Biography


















Contact
info@sophiehunterstudio.com


Image by Joseph Lynn
Sophie Hunter is an award-winning British artist and director whose work spans performance, theatre, opera, film and installation. Recent projects include Salt of The Earth, an environmentally-charged live performance and multimedia installation which premiered in Venice and has toured to Climate Week in New York and the United Nations Conference in Nice this year. Also the short film, Ylur, for Sigur Ròs’ album, Átta and a double bill of Kurt Weill’s Seven Deadly Sins and Bartok’s Bluebeard’s Castle for Teatro Colon in Buenos Aires.

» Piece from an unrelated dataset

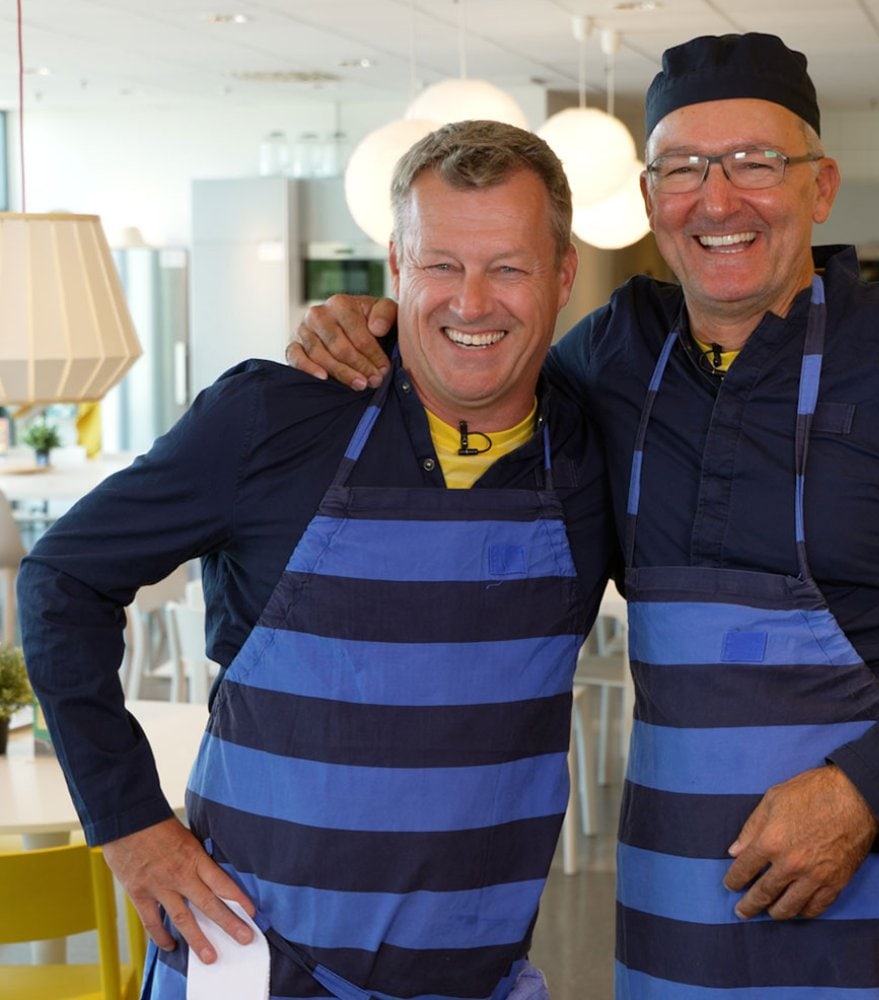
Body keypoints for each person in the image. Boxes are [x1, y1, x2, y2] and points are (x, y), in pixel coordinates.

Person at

Other directing credits include: Benjamin Britten’s Phaedra for the Happy Days Festival in Enniskillen, where Hunter staged the cantata as an immersive multimedia experience in an Olympic sized equestrian arena. For Aldeburgh, Sophie co-created a production of Benjamin Britten’s The Turn of the Screw.  In New York, Sophie directed 69 Degrees South for Phantom Limb Company, in collaboration with the Kronos Quartet at The Brooklyn Academy of Music as part of the Next Wave Festival. Other directing and devising credits include: The Terrific Electric (Barbican) for which she and her company were awarded the Oxford Samuel Beckett Award for new voices in experimental theatre; Lucretia (Location One Gallery, New York), a multimedia installation with performance inspired by Benjamin Britten’s Rape of Lucretia; Ghosts, (Access Theatre, New York), Tesla in New York (workshop stage) with film-maker Jim Jarmusch and composer Phil Kline which previewed at the Hopkins Centre. Hunter was also Associate Director on award-winning production Enron (Royal Court, West End, Broadway). In 2011 she was awarded the Location One British Artist Fellowship. In 2013 she was invited, with Phantom Limb, as an artist to the Rauschenberg Residency.

Hunter recently produced the feature film, The End We Start From, released in 2023 and starring Jodie Comer, with BBC Films and SunnyMarch. In 2021, she co-directed a film adaptation of George Orwell’s 1984 for the New European Ensemble. Other current projects include: a collaboration with architect Santiago Calatrava on a production of Poulenc’s Les Dialogues Des Carmelites. She is creating a limited television series, Goodnight Nobody about the life of children’s author Margaret Wise Brown with Jessica Grindstaff and Angela Bourassa. She is also writing and directing a documentary about Margaret Wise Brown with Jessica Grindstaff and Merino Films.